(RECORDS SUPPLIED Opens)

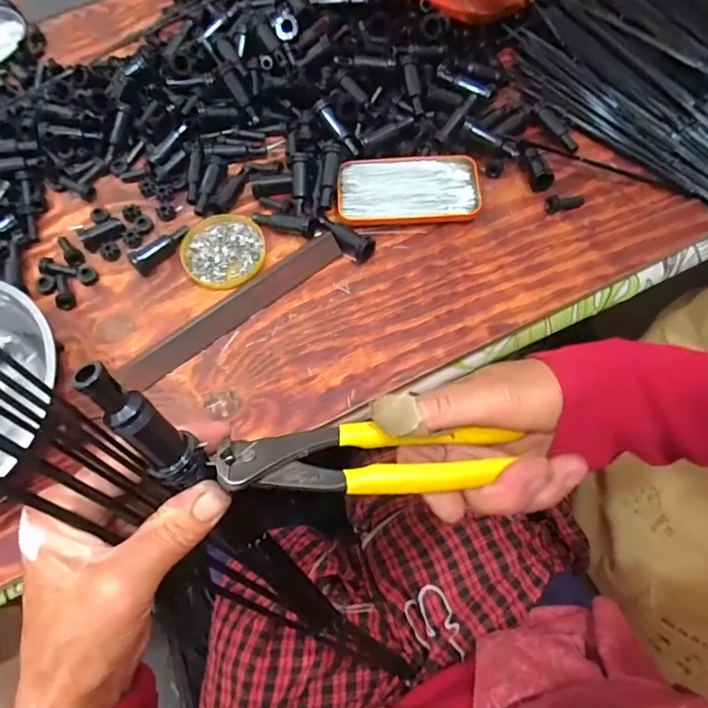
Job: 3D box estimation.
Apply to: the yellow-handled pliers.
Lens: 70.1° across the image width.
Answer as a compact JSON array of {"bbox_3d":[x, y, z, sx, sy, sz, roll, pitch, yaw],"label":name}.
[{"bbox_3d":[0.006,0.051,0.251,0.141,0.018,0.037,1,66,-6],"label":"yellow-handled pliers"}]

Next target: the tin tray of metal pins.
[{"bbox_3d":[0.057,-0.168,0.523,0.143,0.020,0.069,-4,66,1],"label":"tin tray of metal pins"}]

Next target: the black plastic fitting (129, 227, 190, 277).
[{"bbox_3d":[-0.198,-0.110,0.516,0.066,0.015,0.018,-42,71,-15],"label":"black plastic fitting"}]

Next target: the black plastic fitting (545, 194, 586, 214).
[{"bbox_3d":[0.217,-0.158,0.517,0.041,0.017,0.017,-14,66,-4],"label":"black plastic fitting"}]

(RECORDS SUPPLIED Closes)

_WORK REQUEST_
Your answer should be the lines from the one containing "Next target: the black plastic fitting (545, 194, 586, 214)." through the end of the records, both included, output exactly and with nothing added.

_WRITTEN REPLY_
Next target: the black plastic fitting (545, 194, 586, 214).
[{"bbox_3d":[0.217,-0.158,0.517,0.041,0.017,0.017,-14,66,-4],"label":"black plastic fitting"}]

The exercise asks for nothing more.